FADEL: What do you think makes it so different?
FISHER: The drive is the people.
FISHER: It's the building each other up. It's the diversity. It's the inclusivity. It's seemingly a massive cocktail of all of the things that we kind of need right now, things that we need to see in a film, especially for, you know, a streaming platform like Netflix, where a lot of the younger generation that'll be watching it haven't grown up with cable. It's so nice to have a piece of work that, A, makes you feel good, B...
FISHER: ...Where you can relate to somebody. There's somebody in this film that you can go, oh, that's me.
FADEL: You mentioned the diversity of the ensemble cast. And it seems like that's common in a lot of the projects that you work on.
FISHER: Yeah. I would say, for the most part, I'm seeing more projects in most recent years that have really focused on diversity, which is great. I think we have come a long way. I still think that we have a very long way to go.
FISHER: But as somebody that is mixed, that's of multiple ethnicities, I'm proud of all of them. I'm Black. I'm white. I'm Italian. I'm Greek. I'm Asian. I'm Pacific Islander. I'm proud of all of what I represent. You know, and to be a part of any project where - I think about that kid that is at home watching this thing, and they get to point at somebody on that screen and can say, that person looks like me.
FADEL: Yeah. And we're living in a moment where there are protests going on around the country for racial justice, for structural change. And I noticed on Twitter, after George Floyd was killed by police in Minneapolis, you wrote, I can no longer stay silent or I then become part of the problem. And you have a large following, especially...
FADEL: ...Among young people...
FADEL: ...Who are driving this. How have you used your platform since that day?
FISHER: Well, it's interesting. You know, speaking transparently, anybody that has a platform is careful about what they promote, what they say, how they portray and, you know, perpetuate goodness. But being somebody that is from the South, that is Black in the state's eyes, you know, even though I'm mixed of a whole bunch of different things, I've dealt with my own things, you know?
FISHER: I've dealt with very racially charged moments. You know, I worked retail at 16 years old and had people deny my service due to the color of my skin.
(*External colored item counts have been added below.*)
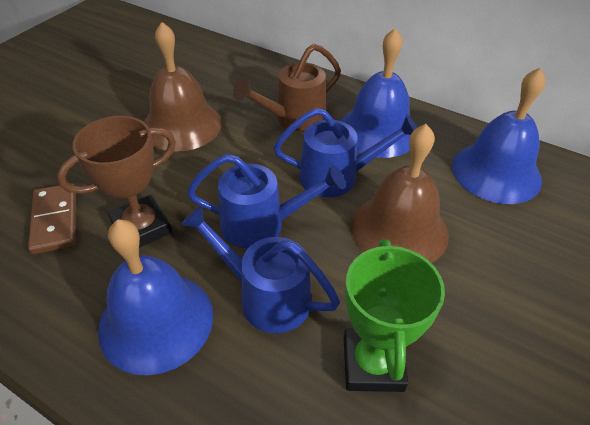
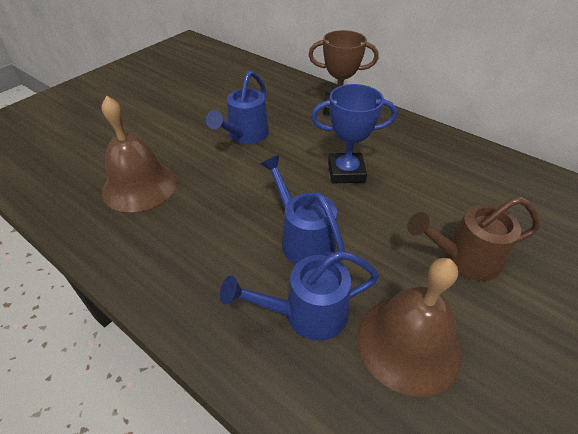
blue bell: 3 -> 0
blue trophy: 0 -> 1
brown domino: 1 -> 0
green trophy: 1 -> 0

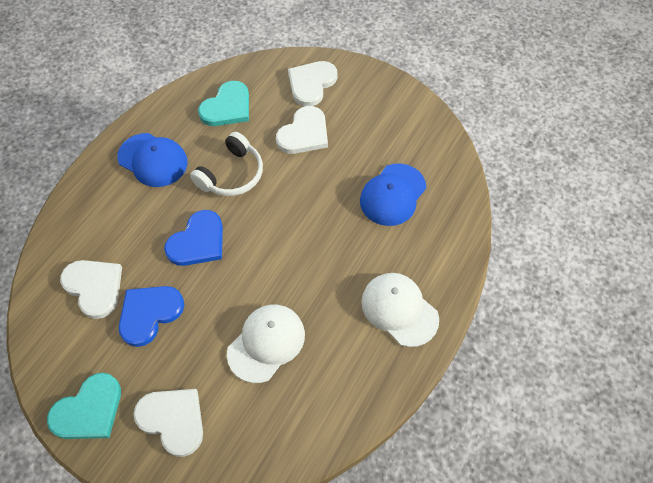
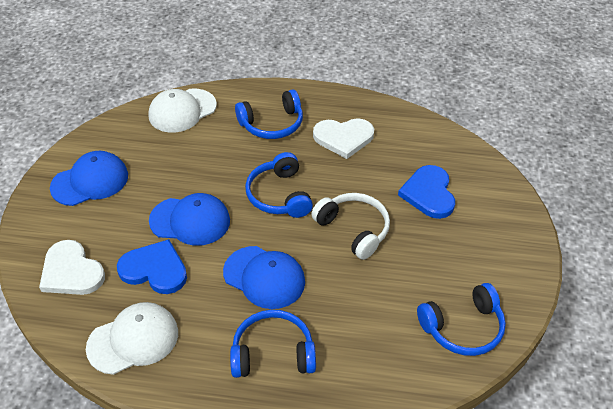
blue cap: 2 -> 3
blue headphones: 0 -> 4
turquoise heart: 2 -> 0
white heart: 4 -> 2

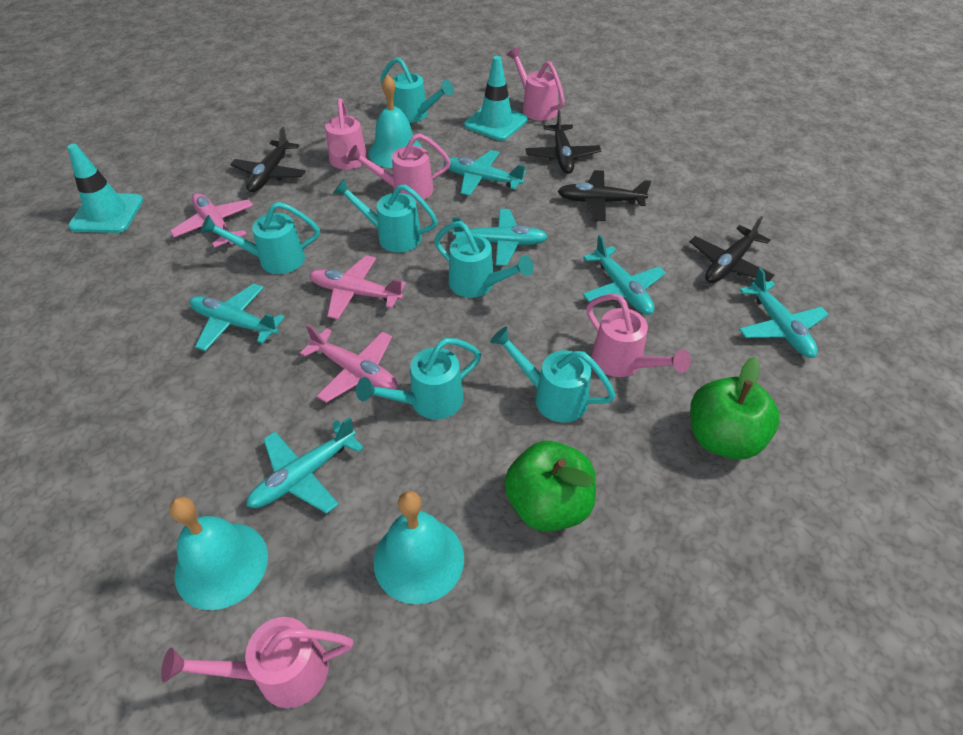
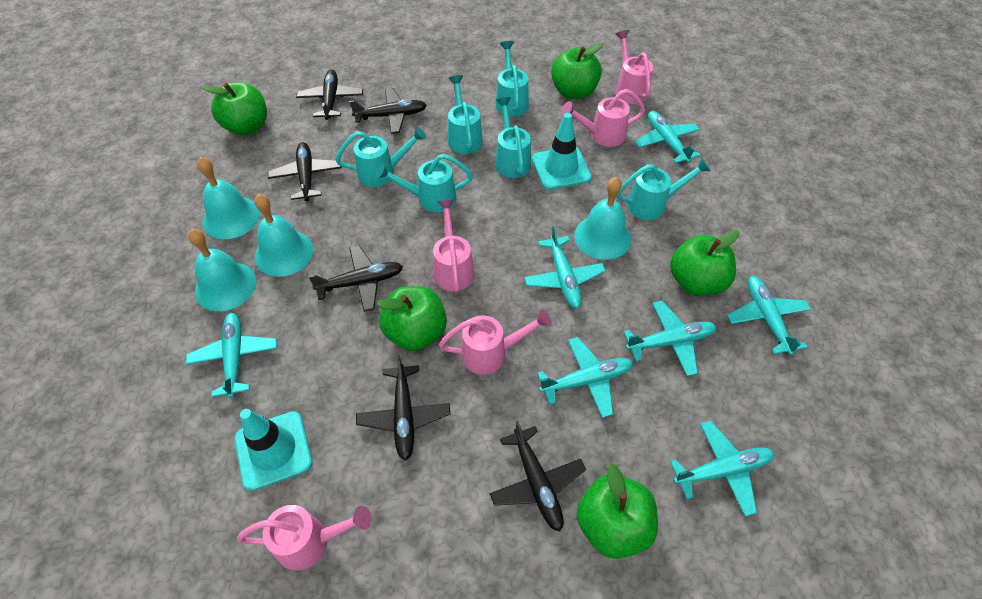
black plane: 4 -> 6
green apple: 2 -> 5
pink plane: 3 -> 0
turquoise bell: 3 -> 4
turquoise plane: 6 -> 7

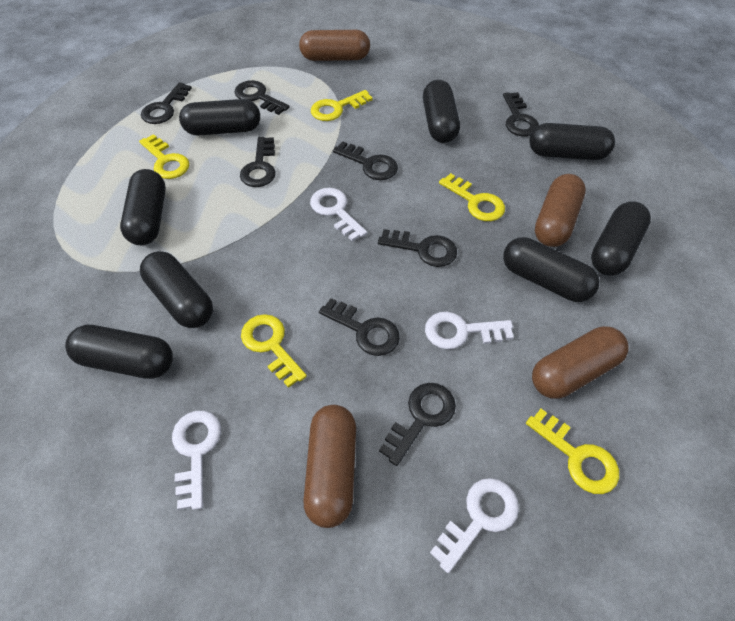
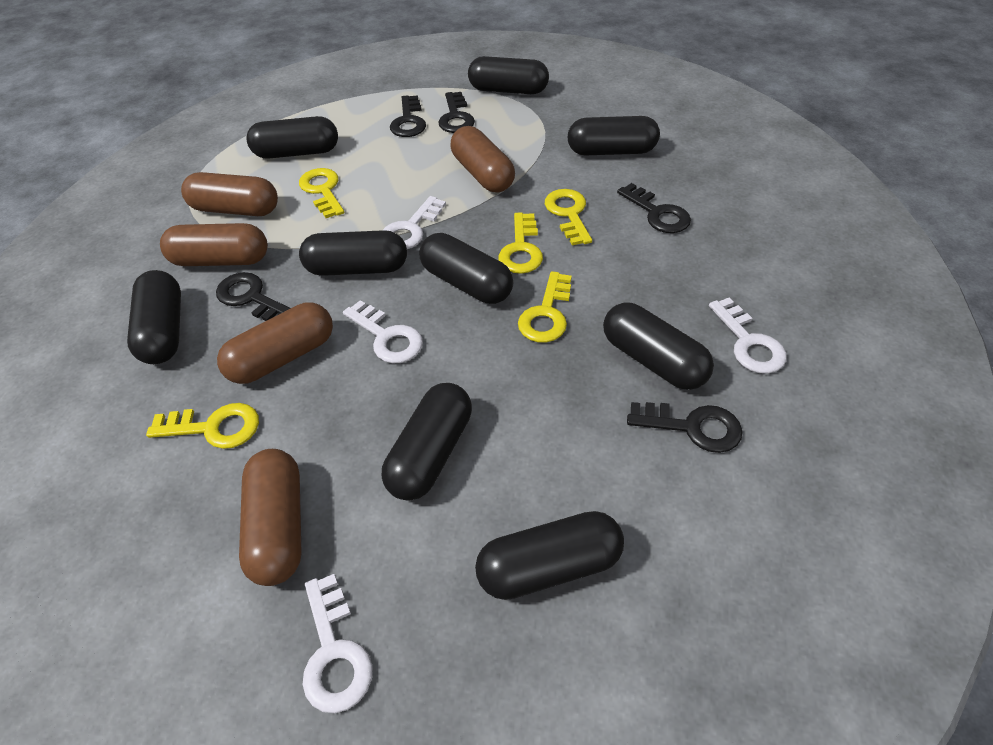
black capsule: 8 -> 9
black key: 8 -> 5
brown capsule: 4 -> 5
FISHER: I think at the end of the day, Black voices are the most inspirational voices out there, especially right now, but I also think that white voices are still the most powerful. Systematic oppression is a very real thing. This is not a myth. You know, (laughter) like, this is a real thing that has existed for far too long. And I've found catharsis in, you know, being able to let that voice that's just yelling in my head, you know, that's in my heart - to be able to let that out, I found a lot of catharsis in that, and I'm very grateful for that.
FADEL: Jordan Fisher stars in the Netflix movie "Work It," coming out Friday, August 7. Thanks so much for joining us.
FISHER: Thank you. Thank you for having me. This was wonderful.